# Live streaming tour of Switzerland



## sploush (May 7, 2006)

www.tsr.ch has daily live streaming from tour of Switzerland


----------



## mpetersen16 (Apr 26, 2006)

Where do you go once you are in the main site, I was unable to find the streaming video, is it a link that is present on the main page only during the morning hours?
Matt


----------



## sploush (May 7, 2006)

mpetersen16 said:


> Where do you go once you are in the main site, I was unable to find the streaming video, is it a link that is present on the main page only during the morning hours?
> Matt


its on top of the page right next next to the worl cup box.
The streaming only works during race time


----------



## Gregory (Jun 1, 2006)

*Thanks For the Link*

Thank you for the internet link of the race. I try to find these links myself here in the USA but sometimes it's a maze of foreign sites that I can not read or understand and knowing if I am even on the right track to the streaming video links is only a guessing game so once again . thanks

:thumbsup: 

Gregory


----------



## mpetersen16 (Apr 26, 2006)

*Sticky this post?*

Someone should sticky this post, and reform it, there should be a sticky of sites that have streaming cycling video. For example this one for the giro d'italia.

http://www.media.rai.it/mpmedia/0,,Sport^4292,00.html
Matt


----------



## Guest (Jun 13, 2006)

*Satellite Radio Racing Coverage*

I have pretty much given up on the hope of ever being able to get decent TV coverage of any cycle racing, I do listen to the radio coverage from Eurosport.com when I can, however, this means you have to be sitting somewhere where there is a computer.

Does anyone know if the euro races are being broadcast on Sat Radio? Are either XM or Sirius carrying the races, maybe Eurosport is rebroadcasting on Sat?

Any one know ??


----------
# # # # #
JOB>
Answer these about the thread on live streaming the tour of Switzerland:
1. When does the streaming work, according to sploush?
2. Which race is the rai.it link for?
3. From which website does the Guest listen to radio coverage?
# # # # #
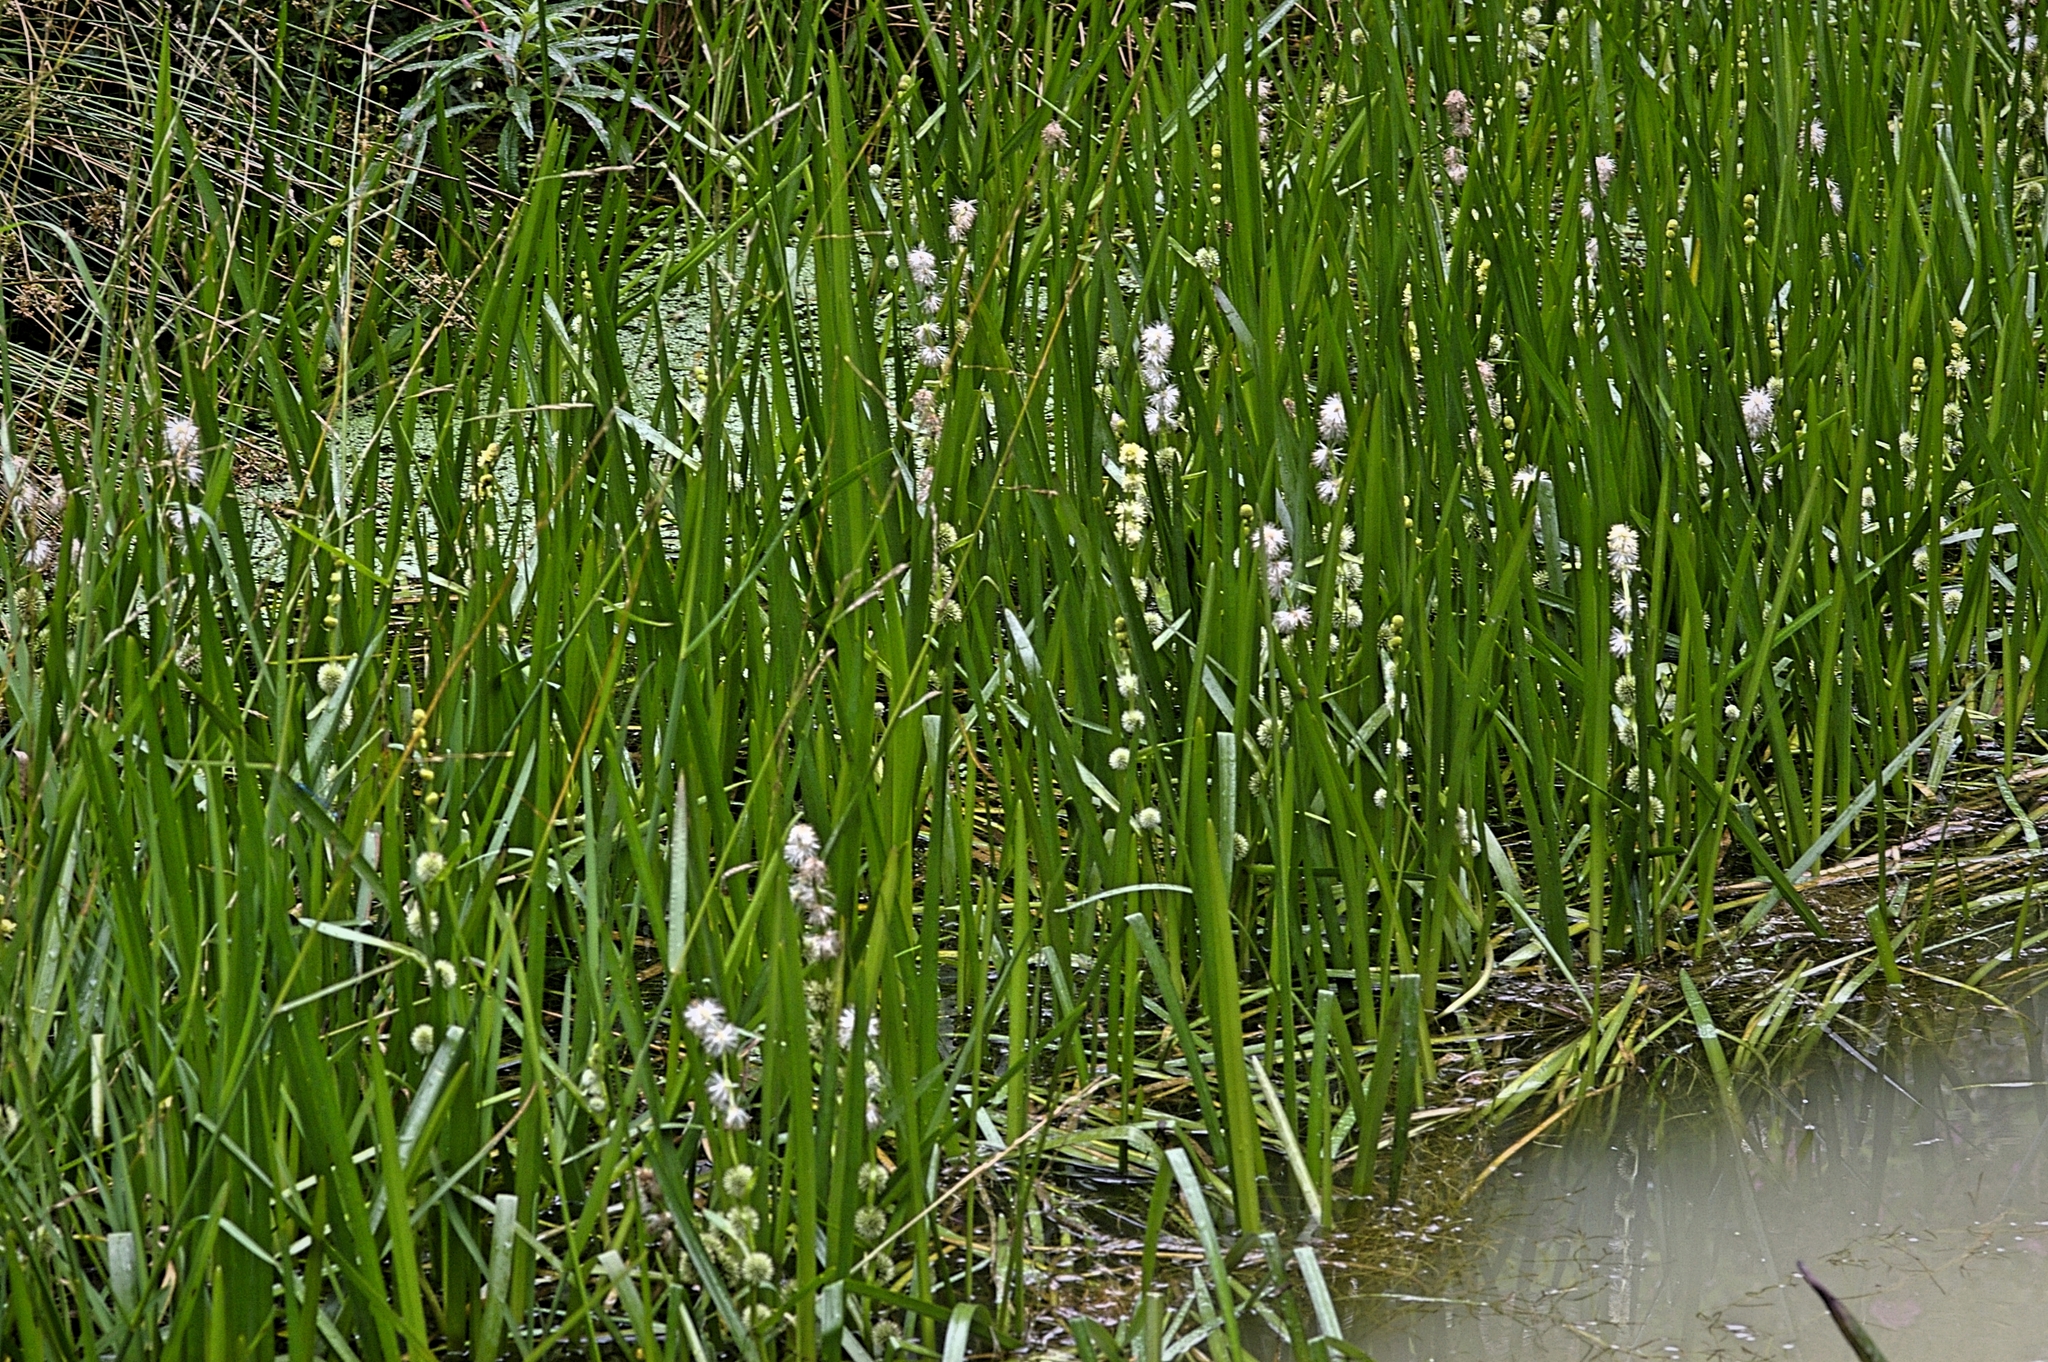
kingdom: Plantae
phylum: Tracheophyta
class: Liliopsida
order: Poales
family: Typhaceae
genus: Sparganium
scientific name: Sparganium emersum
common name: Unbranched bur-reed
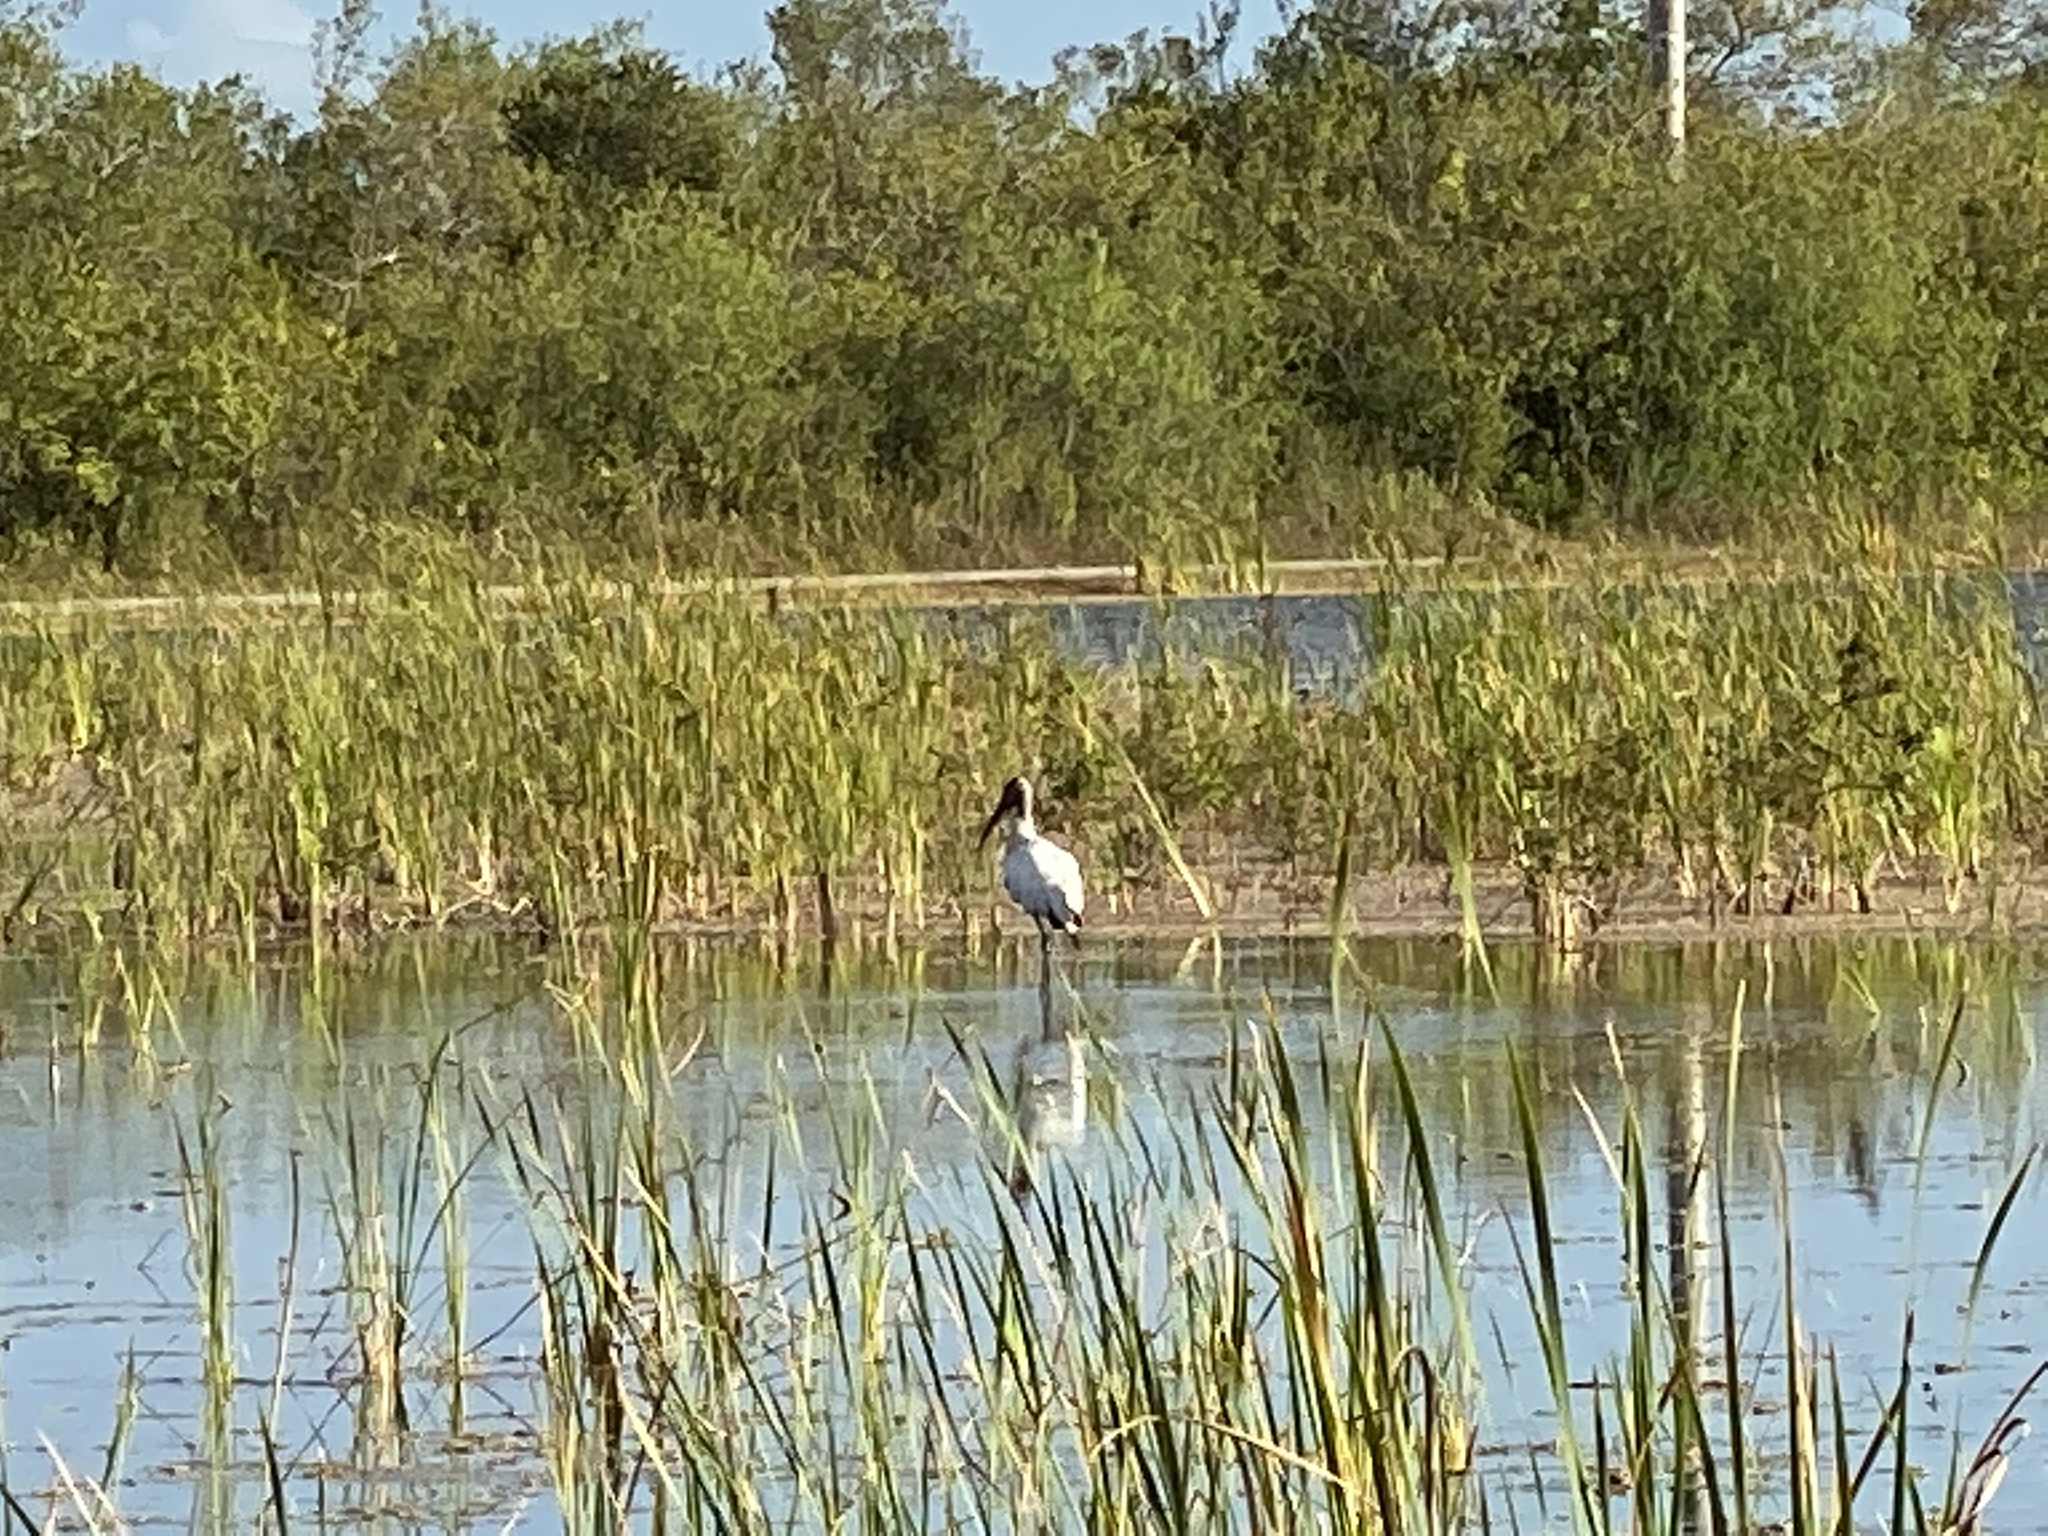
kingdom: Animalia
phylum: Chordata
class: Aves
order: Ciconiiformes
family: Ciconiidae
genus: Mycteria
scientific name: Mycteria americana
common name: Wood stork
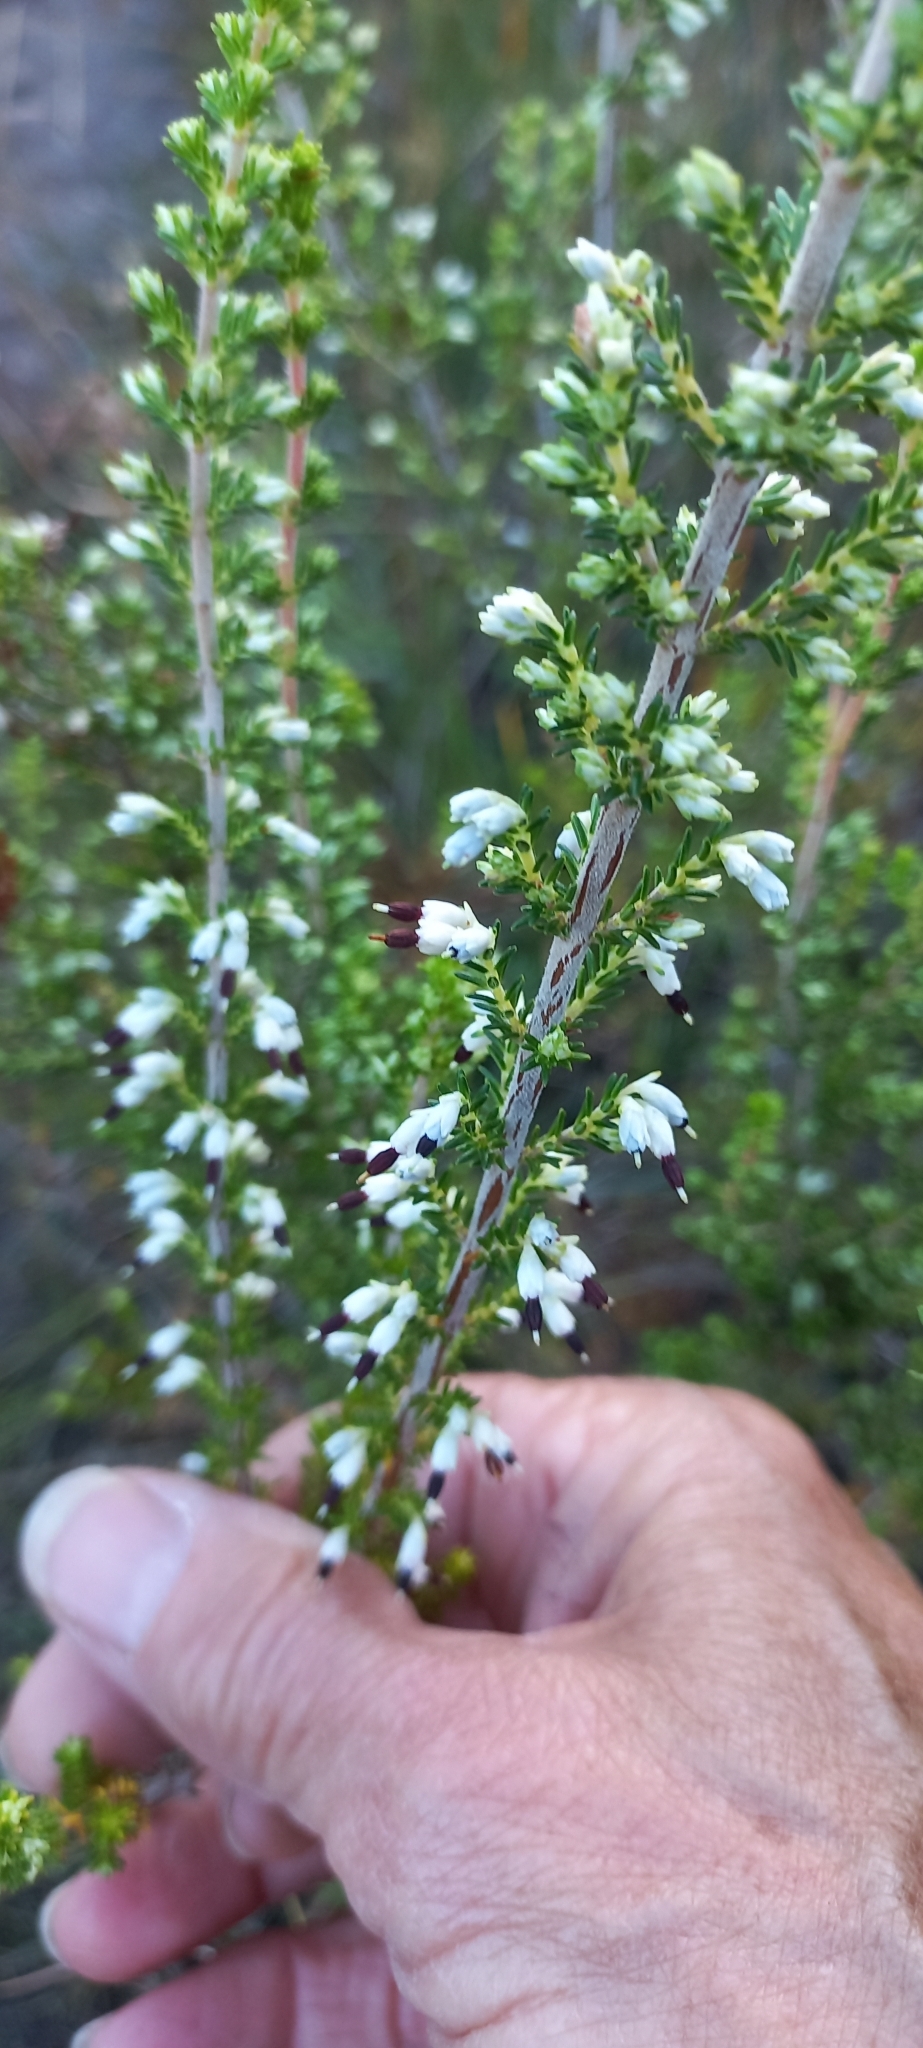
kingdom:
# # # # #
WRITTEN ANSWER>
1. Only during race time.
2. The Giro d'Italia.
3. Eurosport.com.